GOALS:
a – Decide whether each statement agrees with the passage on Elevation 1049: (i) the exhibition takes its name from a height in meters above sea level; (ii) every work is placed at a remote mountain site outside the town; (iii) reaching the art may involve a horse-drawn sleigh. For each, answer yes or no and quote the deciding words.
b – Extend the passage on Elevation 1049 with a few sentences that carry on after its final sentence.

PASSAGE:
━━━━━━━━━━━━━━━━━━━━━━━━━━━━━━

Gstaad, winter playground of the jet-set elite and home to a starry troupe of celebrities from Madonna to Roman Polanski to Princess Dianna, has always been known to attract the glamorous and creative. But Elevation 1049 is the affluent town seen through fresh eyes. As Wakefield iterates, “you discover the art through the place and the place through the art”. Gstaad is brought back to its natural and cultural roots by this exhibition, at least to some extent…

So named for its height in meters above sea level, Elevation 1049 is an ambitious and interactive wintery scavenger hunt for jewels of the contemporary art scene, dotted at various altitudes across the Saanenland. Be prepared to remove yourself from the calming still comfort of gallery walls, as these challenging works are no easy feat to access. The art-bound journey may take you by cable car over snow-capped peaks, by horse drawn sleigh through dense wintery woodland or by foot across icy blueish-tinged glaciers. Pieces playing with the light, sound, materials and whirling elements of the alpine landscape await, provocatively navigating the line between social and nature, culture and climate. If you’re not up to the challenge, more accessible works are to be found in the town: from the railway station to quiet streets to the glimmering ice rink.

━━━━━━━━━━━━━━━━━━━━━━━━━━━━━━

MATERIAL SHOWN:
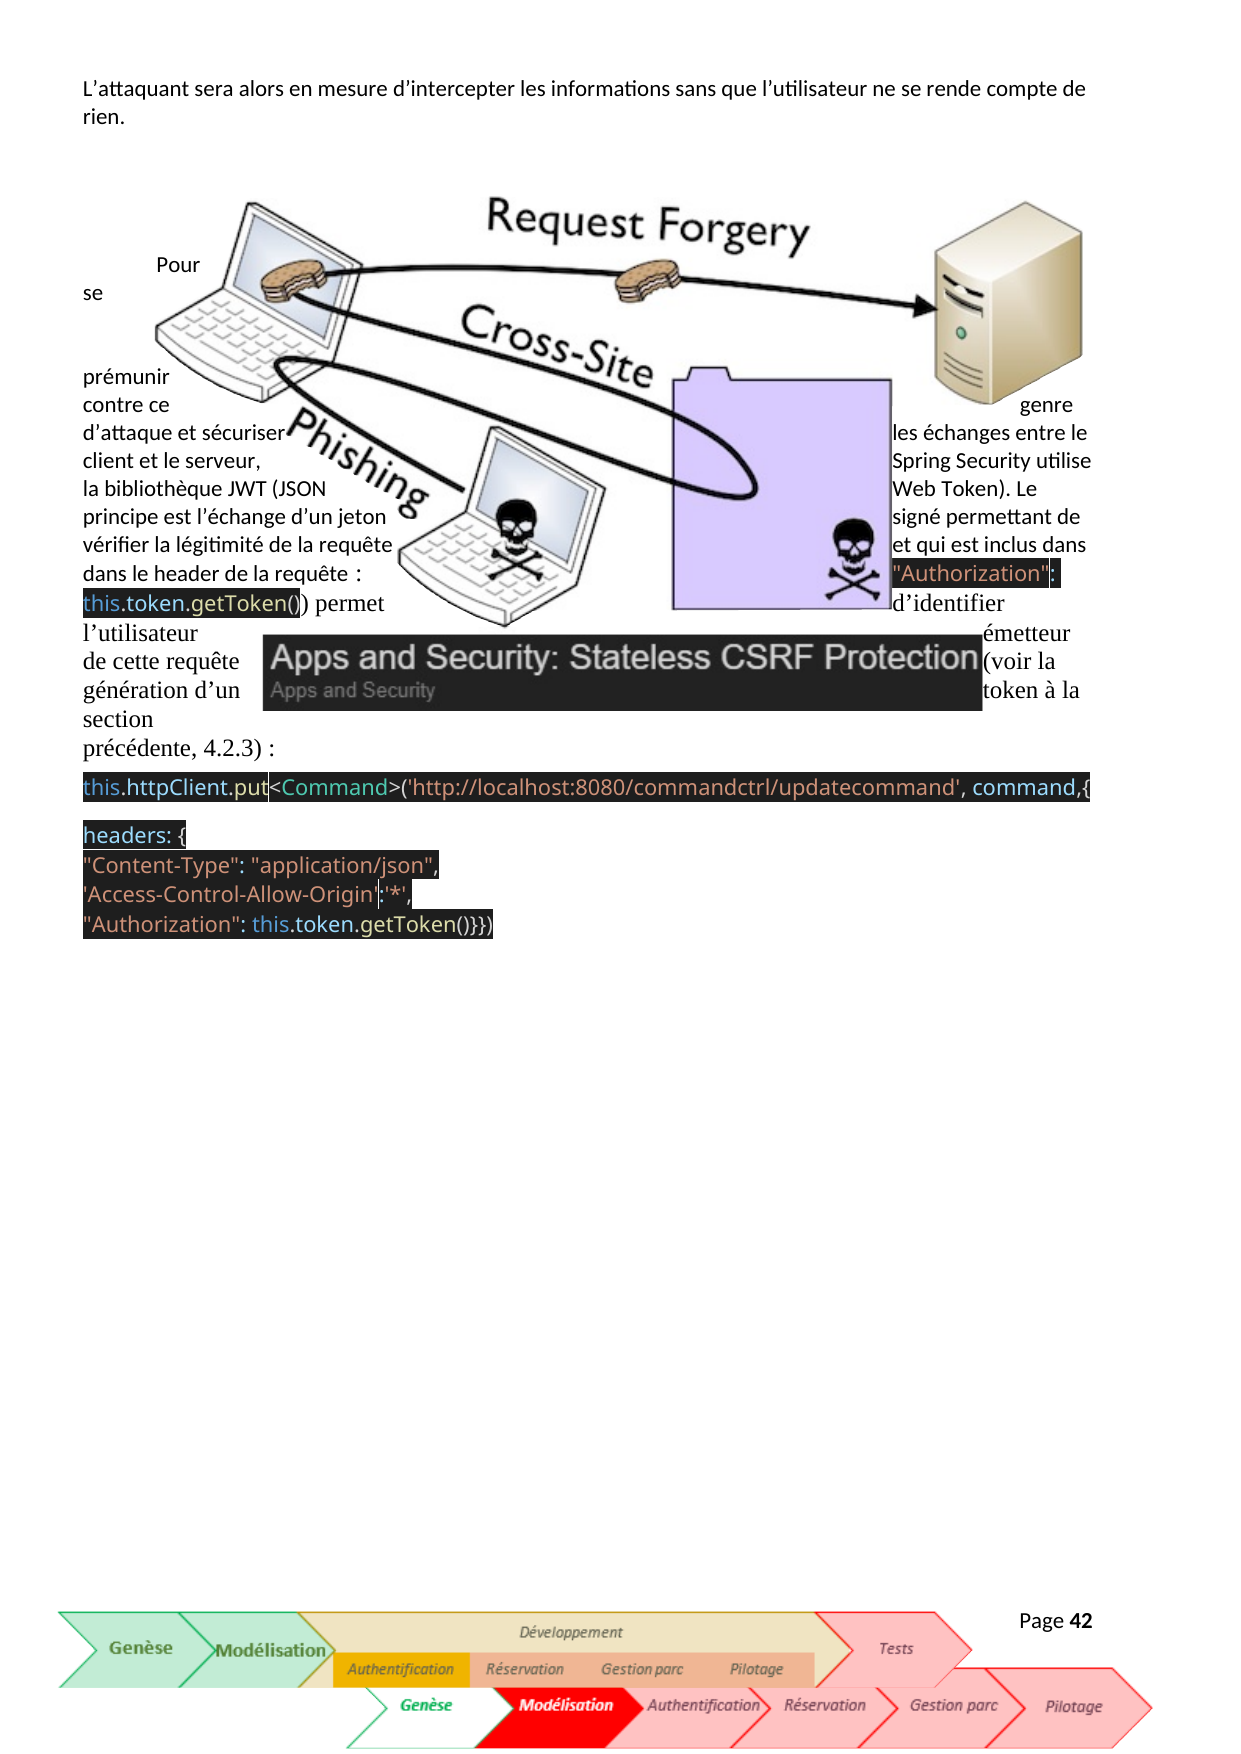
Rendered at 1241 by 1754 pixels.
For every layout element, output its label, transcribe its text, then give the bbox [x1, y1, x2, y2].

text this.httpClient.put<Command>('http://localhost:8080/commandctrl/updatecommand', command,{ [83, 772, 1092, 802]
text headers: { [83, 820, 1092, 849]
text 'Access-Control-Allow-Origin':'*', [83, 879, 1092, 909]
text "Content-Type": "application/json", [83, 849, 1092, 879]
text L’attaquant sera alors en mesure d’intercepter les informations sans que l’utilisateur ne se rende compte de rien. [83, 74, 1092, 130]
text Pour se prémunir contre ce genre d’attaque et sécuriser les échanges entre le client et le serveur, Spring Security utilise la bibliothèque JWT (JSON Web Token). Le principe est l’échange d’un jeton signé permettant de vérifier la légitimité de la requête et qui est inclus dans dans le header de la requête : "Authorization": this.token.getToken()) permet d’identifier l’utilisateur émetteur de cette requête (voir la génération d’un token à la section précédente, 4.2.3) : [83, 250, 1092, 761]
text "Authorization": this.token.getToken()}}) [83, 909, 1092, 939]
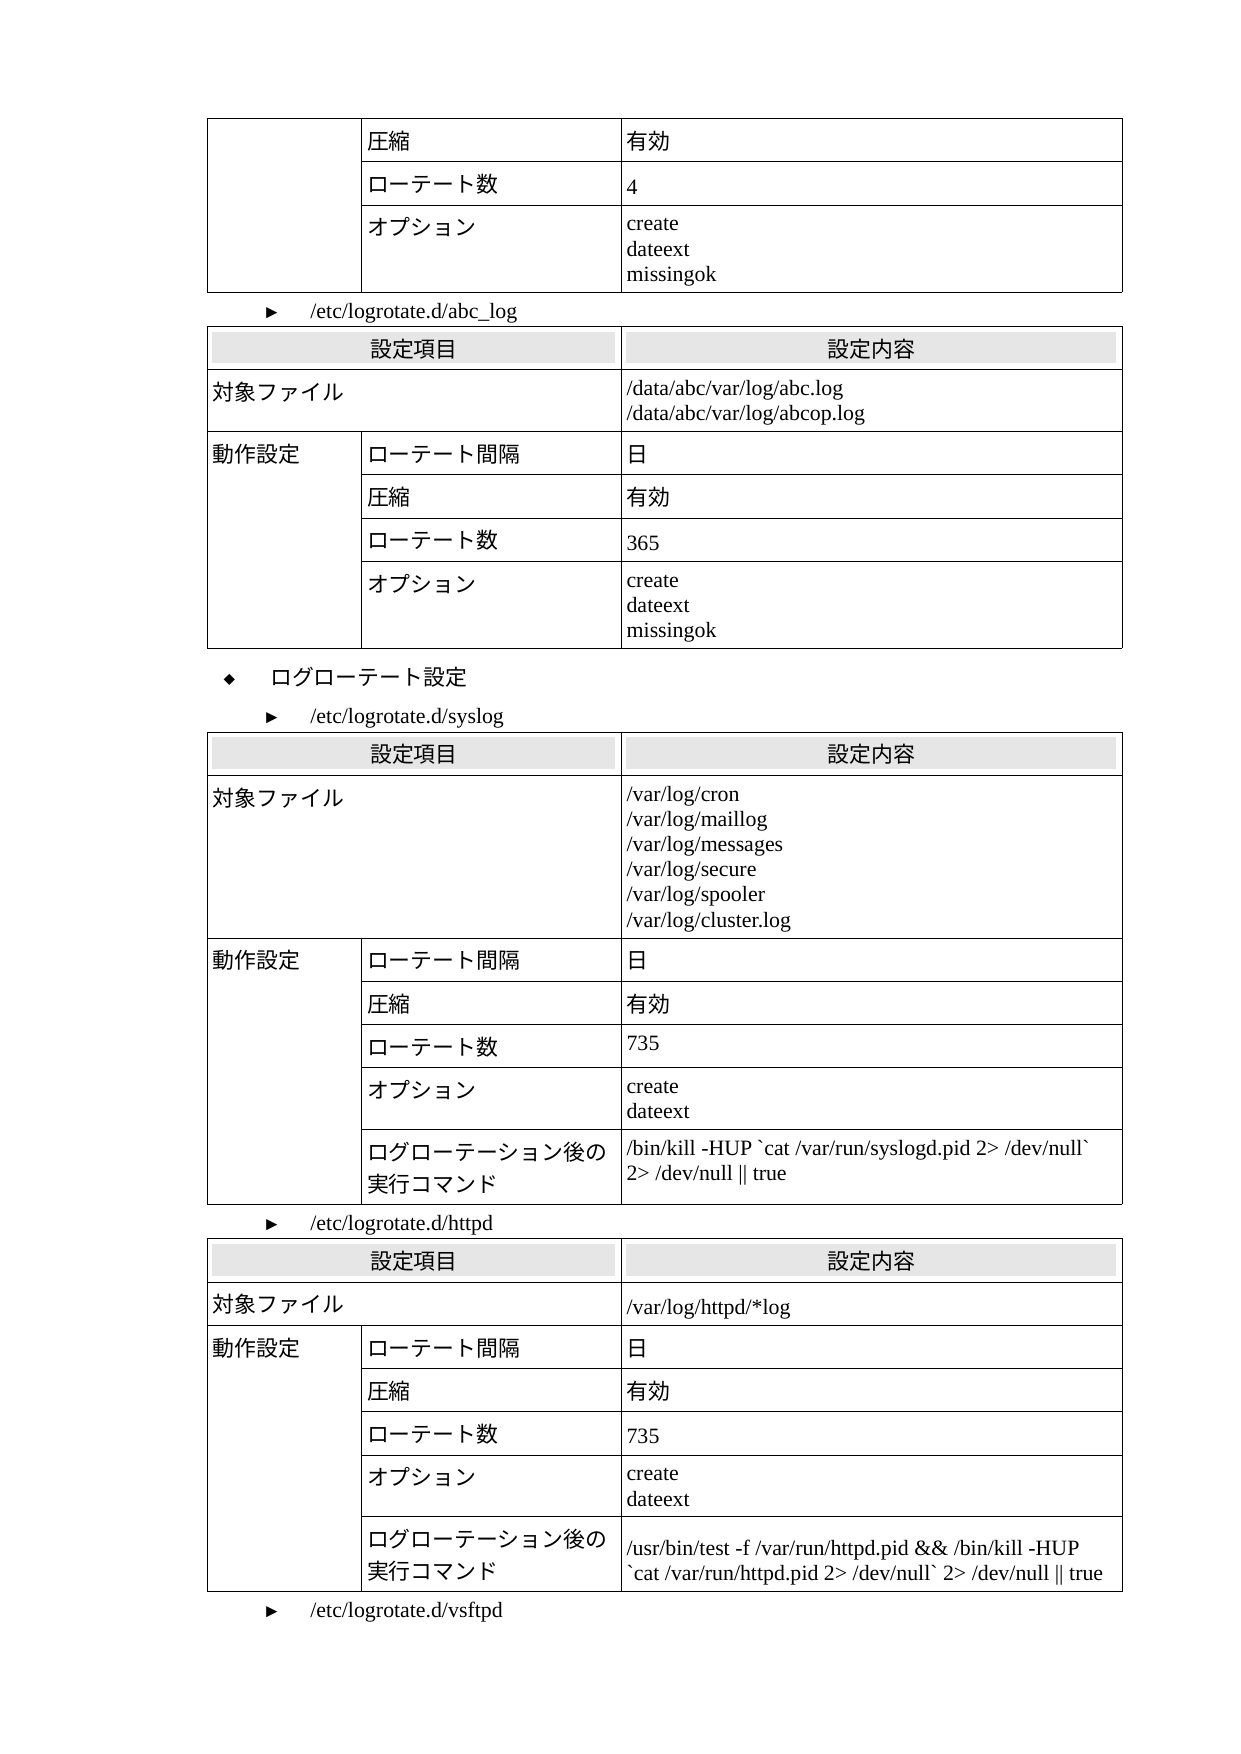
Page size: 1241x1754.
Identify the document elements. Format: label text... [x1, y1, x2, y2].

table_cell 有効 [622, 119, 1122, 161]
table_cell オプション [362, 1068, 621, 1129]
table_header 設定内容 [622, 1239, 1122, 1282]
table_header 日 [622, 432, 1122, 474]
table_cell ローテート数 [362, 519, 621, 561]
table_cell /usr/bin/test -f /var/run/httpd.pid && /bin/kill -HUP `cat /var/run/httpd.pid 2> /dev/null` 2> /dev/null || true [622, 1517, 1122, 1591]
table_cell ローテート数 [362, 1025, 621, 1067]
table_cell オプション [362, 206, 621, 292]
table_cell create dateext [622, 1068, 1122, 1129]
table_cell 735 [622, 1025, 1122, 1067]
table_cell create dateext [622, 1456, 1122, 1516]
table_header 日 [622, 939, 1122, 981]
table_cell create dateext missingok [622, 562, 1122, 648]
table_cell 圧縮 [362, 982, 621, 1024]
table_header ローテート間隔 [362, 1326, 621, 1368]
table_cell 圧縮 [362, 475, 621, 518]
table_cell [208, 119, 361, 292]
table_cell 365 [622, 519, 1122, 561]
table_cell 動作設定 [208, 432, 361, 648]
table_cell 有効 [622, 1369, 1122, 1411]
table_cell 4 [622, 162, 1122, 204]
table_cell 対象ファイル [208, 776, 621, 938]
table_cell 圧縮 [362, 1369, 621, 1411]
table_cell 圧縮 [362, 119, 621, 161]
table_cell 有効 [622, 475, 1122, 518]
table_header 設定内容 [622, 327, 1122, 369]
list /etc/logrotate.d/httpd [262, 1210, 1122, 1235]
table_cell ログローテーション後の 実行コマンド [362, 1130, 621, 1204]
table_cell オプション [362, 1456, 621, 1516]
table_header 設定項目 [208, 1239, 621, 1282]
table_cell ローテート数 [362, 162, 621, 204]
table_cell /var/log/cron /var/log/maillog /var/log/messages /var/log/secure /var/log/spooler /var/log/cluster.log [622, 776, 1122, 938]
table_cell オプション [362, 562, 621, 648]
table_header 設定項目 [208, 733, 621, 775]
table_header ローテート間隔 [362, 939, 621, 981]
table_cell ローテート数 [362, 1412, 621, 1454]
table_cell /var/log/httpd/*log [622, 1283, 1122, 1325]
table_cell /data/abc/var/log/abc.log /data/abc/var/log/abcop.log [622, 370, 1122, 431]
table_cell ログローテーション後の 実行コマンド [362, 1517, 621, 1591]
table_header 設定項目 [208, 327, 621, 369]
table_cell create dateext missingok [622, 206, 1122, 292]
table_cell 対象ファイル [208, 370, 621, 431]
table_cell 735 [622, 1412, 1122, 1454]
list /etc/logrotate.d/abc_log [262, 298, 1122, 323]
table_cell 対象ファイル [208, 1283, 621, 1325]
table_cell 動作設定 [208, 1326, 361, 1591]
table_cell 有効 [622, 982, 1122, 1024]
list /etc/logrotate.d/vsftpd [262, 1597, 1122, 1623]
table_cell /bin/kill -HUP `cat /var/run/syslogd.pid 2> /dev/null` 2> /dev/null || true [622, 1130, 1122, 1204]
table_cell 動作設定 [208, 939, 361, 1204]
table_header 設定内容 [622, 733, 1122, 775]
table_header 日 [622, 1326, 1122, 1368]
subtitle ログローテート設定 [218, 660, 1122, 692]
table_header ローテート間隔 [362, 432, 621, 474]
list /etc/logrotate.d/syslog [262, 703, 1122, 729]
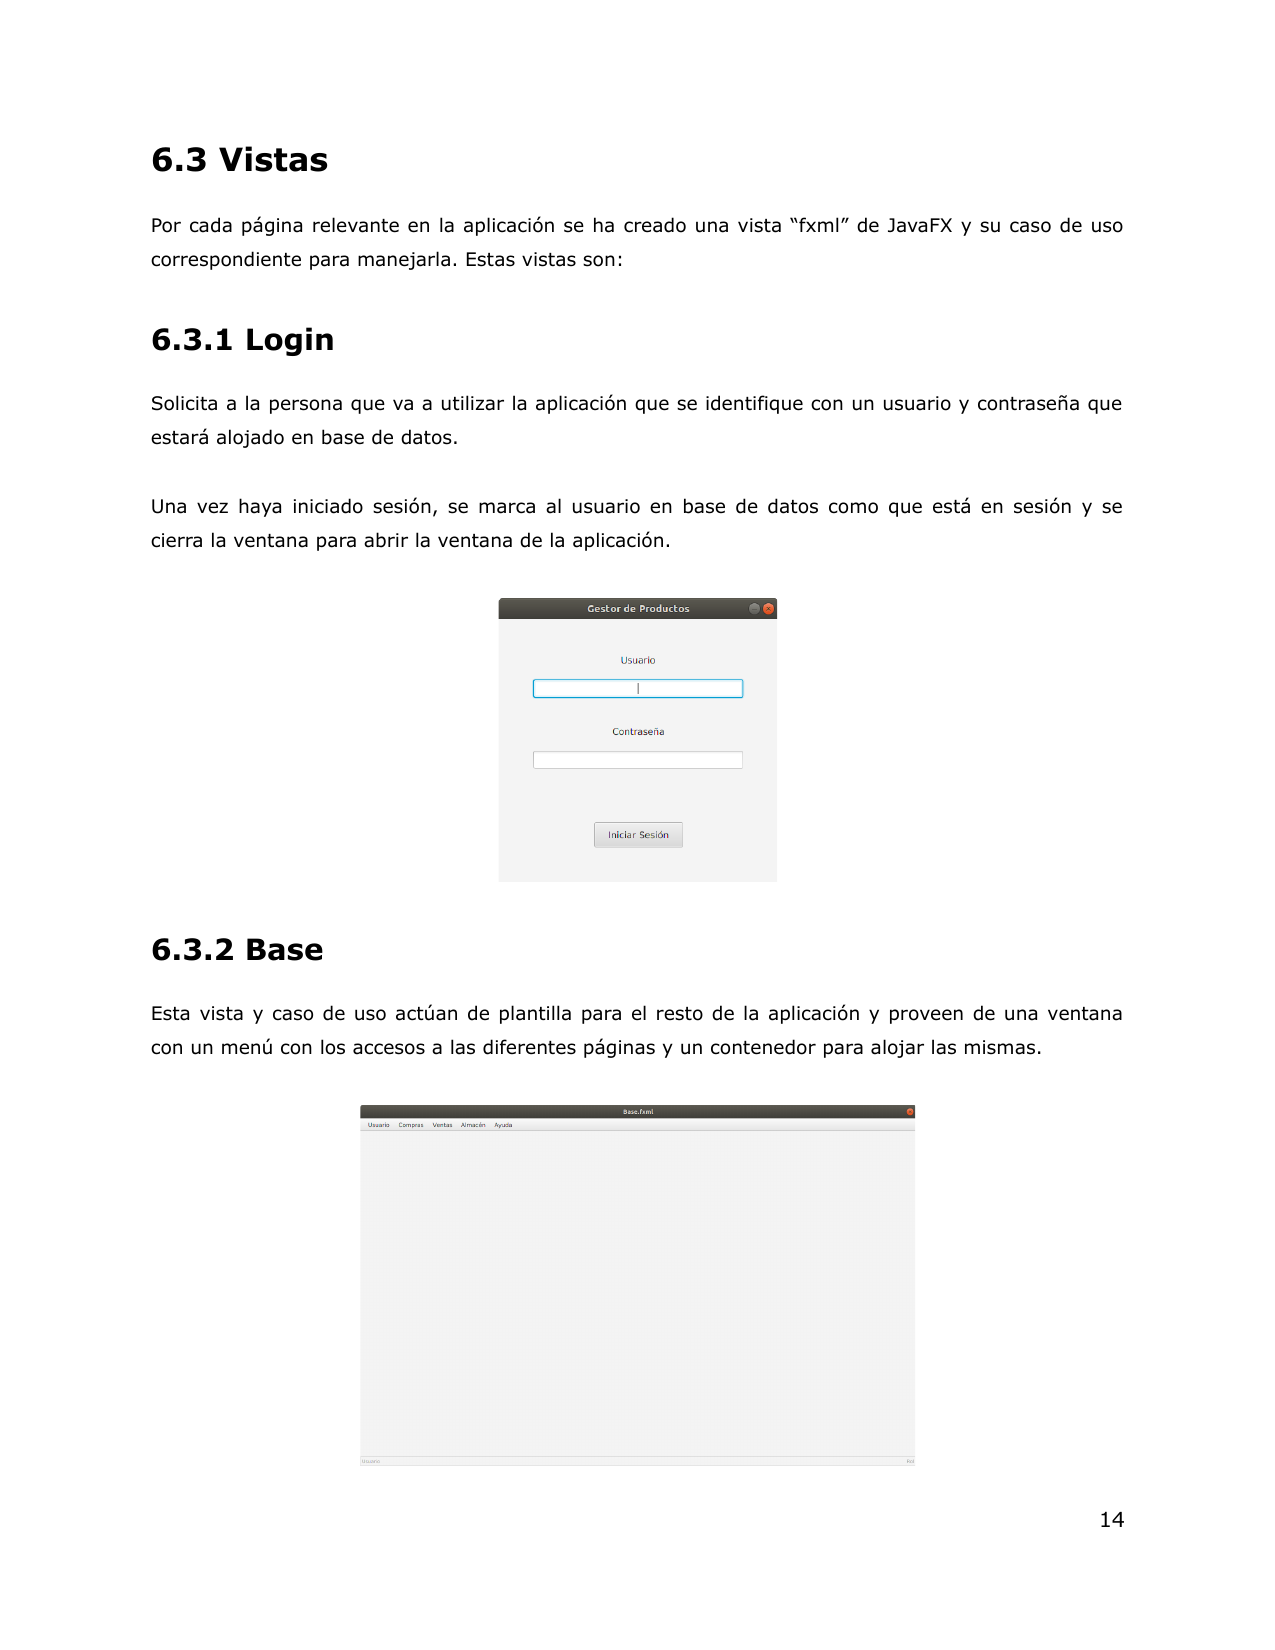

━━━━━━━━━━━━━━━━━━━━━━━━━━━━━━

SOLVED TASKS:
a –
(i) Yes: "So named for its height in meters above sea level"
(ii) No: "more accessible works are to be found in the town: from the railway station to quiet streets to the glimmering ice rink"
(iii) Yes: "by horse drawn sleigh through dense wintery woodland"

b –
Past iconic works include the vividly vibrant snow-scape action painting of Olaf Breuning. Pigmented and painted toboggans cast down the Eggli mountain created abstract expressionist strokes of loud and lurid colours across the pristine snow: a startlingly colourful Pollockesque rendition of skiers’ first tracks on the mountain. Christian Marclay transformed a cable car heading up the Gondelbahn glacier into a montage of Bollywood movies shot in Gstaad. Kitschy, romantic Indian cinema framed against the panorma of the picturesque Swiss Alps: this is undeniable brilliance. Meanwhile, Roman Signer creatively played with gravity and movement; jettisoning a wooden chalet on skis down a snowy slope to be left alone and askew at the foot of the hill amongst icy mounds. Another standout piece was by Doug Aitken who constructed a glistening mirrored cabin. Reflecting strokes of sunlight and the grandiose landscape around it, it gleamed on its rocky crag like a magical mirage.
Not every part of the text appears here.